Excerpts from
Dance of the Dwarves
By Anne Marie Løn
If there is a Paradise on earth, it is Willhofsgave, where I was born. The
concentration of birdsong in May, as I experience it in the Western Cemetery,
is something I otherwise only know from there. I think every day of
Willhofsgave at the moment. Irrespective of whether the weather is damp and
cold, as it is just now, the birds in their singing punctually observe the
strength of the light.
As soon as the last flower-strewn coffin had slid out, I launched out on the
bench until my feet released the pedal and I sat unthinking in my hiding place,
staring fixedly at the vacant eye of the mirror.

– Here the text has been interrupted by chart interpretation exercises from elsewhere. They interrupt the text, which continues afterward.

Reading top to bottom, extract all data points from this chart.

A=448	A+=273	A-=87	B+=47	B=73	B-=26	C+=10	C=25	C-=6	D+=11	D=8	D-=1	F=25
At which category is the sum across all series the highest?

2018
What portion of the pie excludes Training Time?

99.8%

Then the birdsong arose; it streamed in through the open doorway, and reached
me with the scent of cool greenery and the sweetish perfume of lilies,
awakening my incarcerated thoughts and enabling me to act.

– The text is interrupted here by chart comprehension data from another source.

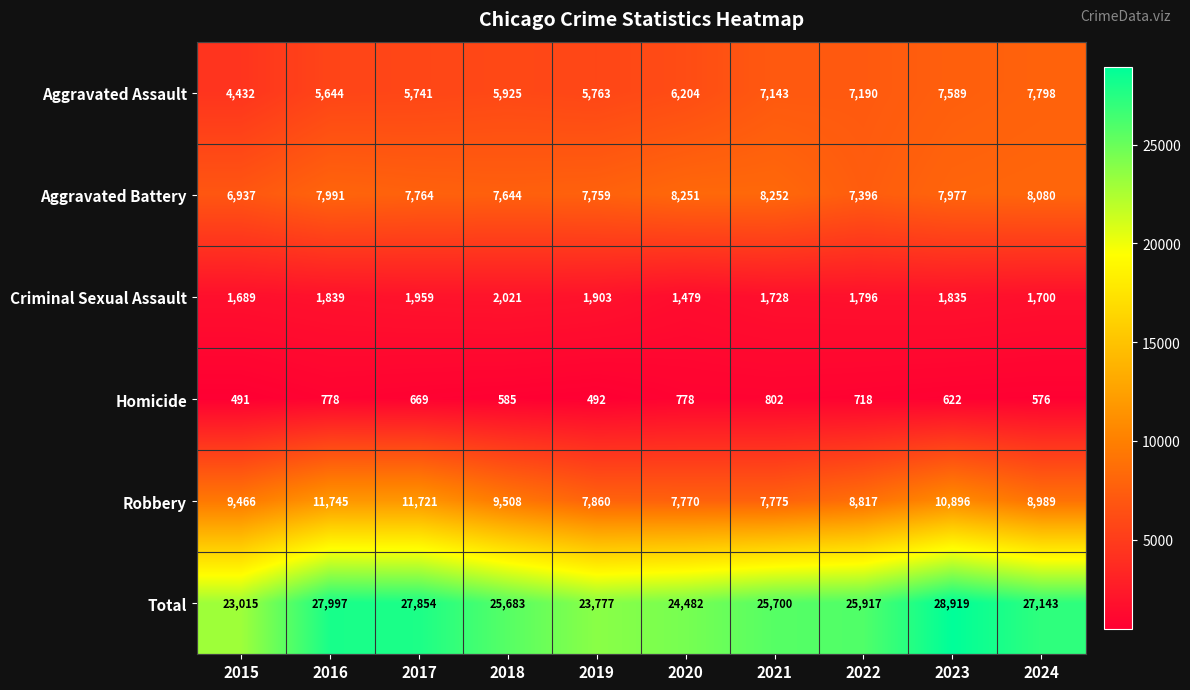

What is the total value across all series at 2022?

51834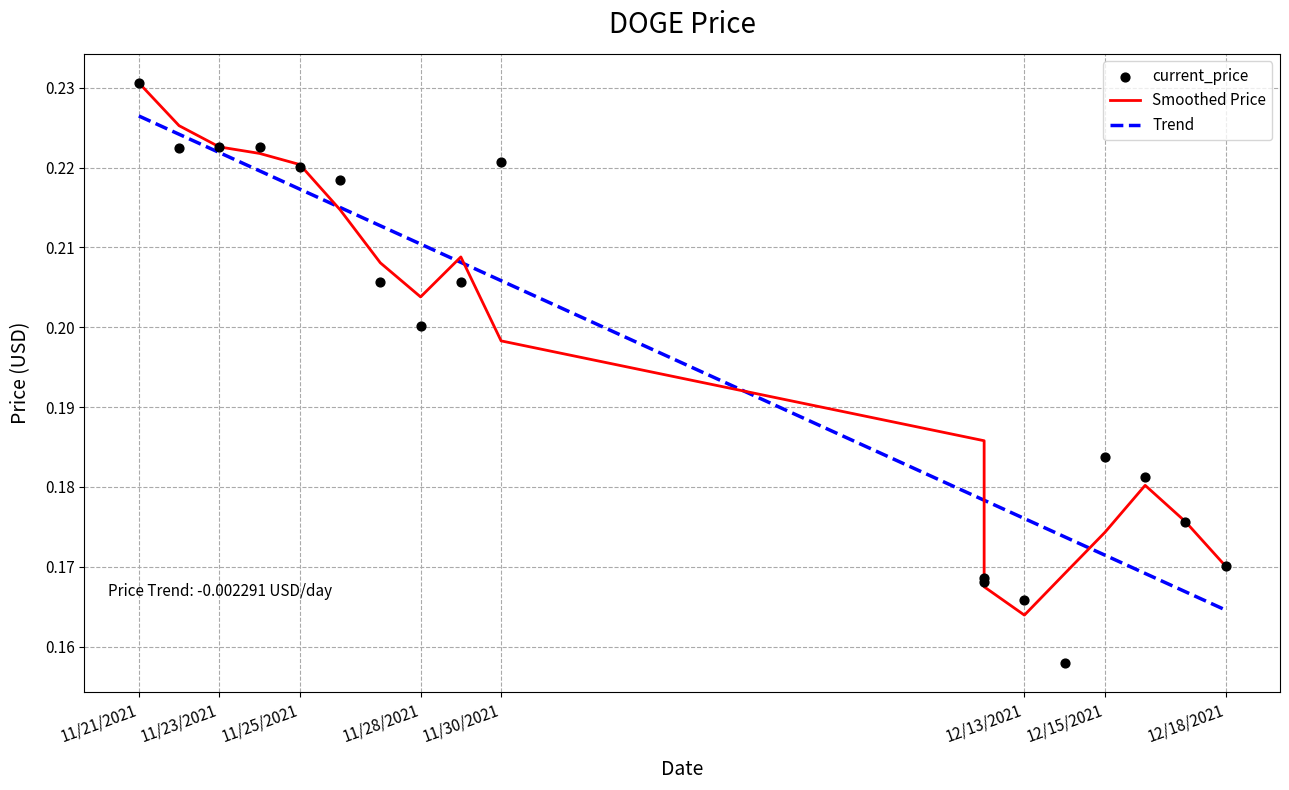

Which series has the largest Y range (max minus min)?

current_price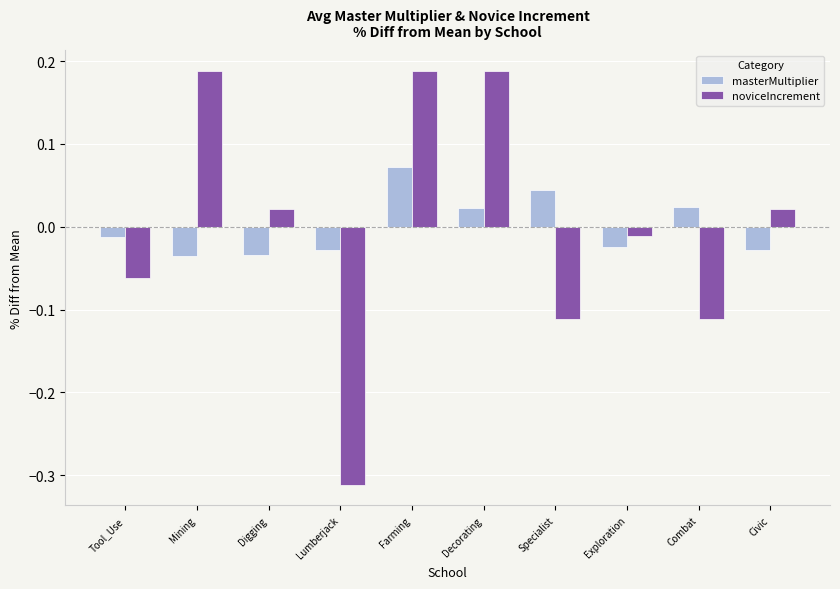

At how many categories does at least one series exceed 0?

7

I quickly took off my organ shoes – specially made by my orthopedic shoemaker
in Store Kongensgade with a five-centimetre built-in platform and smooth
leather soles that can slide over the pedals – quickly put on my outdoor boots
and at the exit caught up with a verger to inquire the name of the deceased in
the last funeral but one.
I myself only visit the cemetery office when fetching my salary; all practical
matters are dealt with by chapel attendants from small offices in the
individual chapels. The organists are usually only provided with a slip of
paper giving the time and the hymn numbers, and so a funeral for me is merely a
series of figures and an endless repetition of the same twenty or thirty hymns.

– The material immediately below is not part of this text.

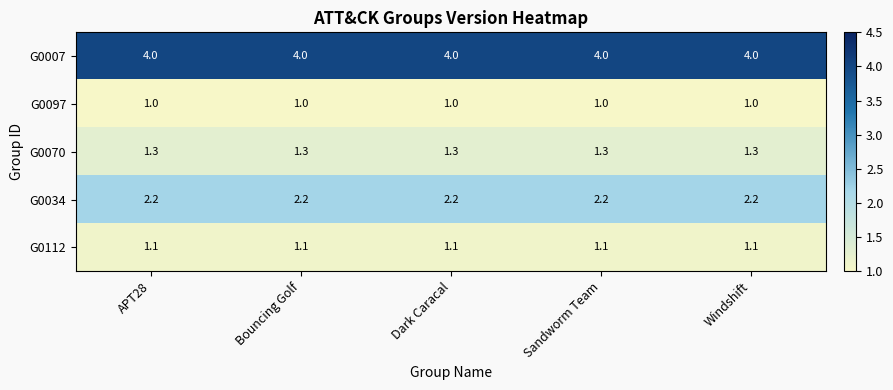

True or false: G0007 has a value of 5.7 at Sandworm Team.

False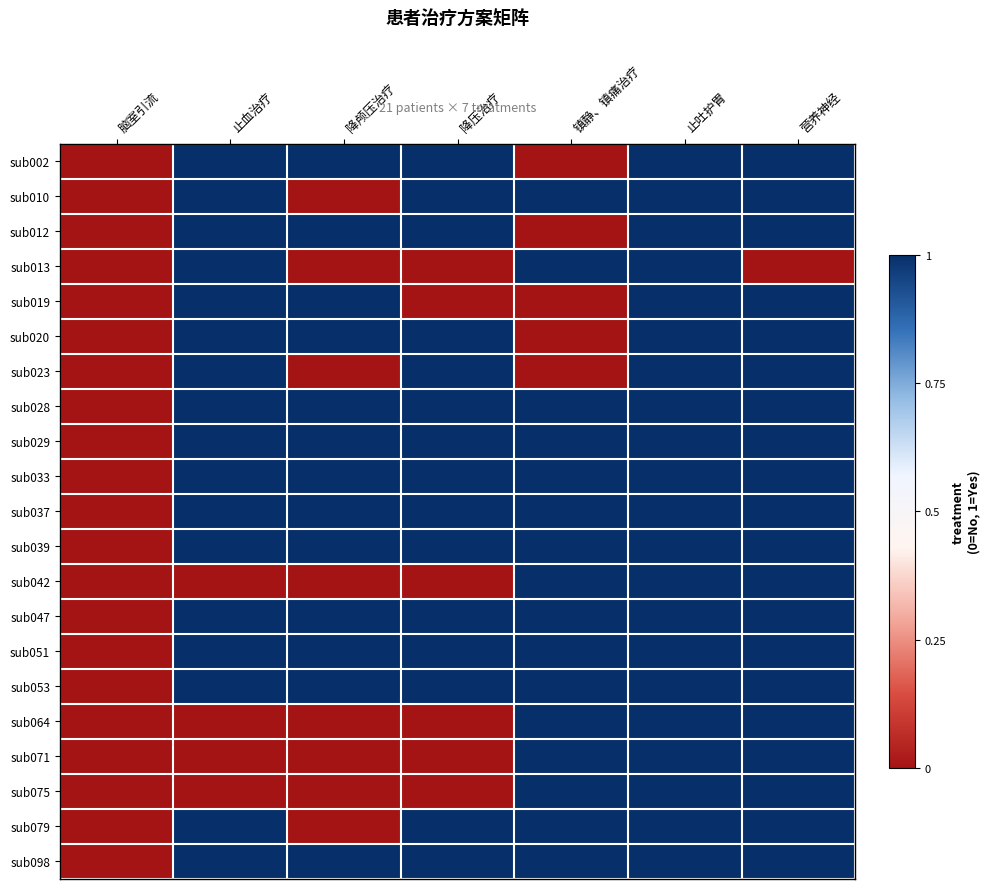

Rank the series by their maximum value, from lowest to highest.

sub002, sub010, sub012, sub013, sub019, sub020, sub023, sub028, sub029, sub033, sub037, sub039, sub042, sub047, sub051, sub053, sub064, sub071, sub075, sub079, sub098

An extremely modest task, it might be thought, if you don’t take up the
challenge of breaking the monotony by conjuring up arrangements, incorporating
variations and making something special out of the voluntary. You have plenty
of spare time in which to do that, for you know the majority of the funeral
hymns by heart, including even the most frequent of the less common ones.
When I had hailed the verger for the second time he stopped. I was by now so
close to him that he had to take a step aside the better to see me. Sparks flew
for a second between our eyes, his sluggish and mine fiery. People are often
unwilling in advance to talk to me. They have only the words to hold on to and
can’t immediately read my physiognomy because it is different from other faces
in its fundamental features and so forces them to abstract from what a given
facial expression usually means.
“I can’t remember. The papers have been sent to the office.”
I could easily see that his curiosity had been aroused when he sensed how eager
I was, so I bided my time until it came out, as I expected:
“Was there something about him, Mr Willhof-Holm?
I was suddenly overcome by a sense of embarrassment that prevented me from
uttering a single word until he obligingly went on.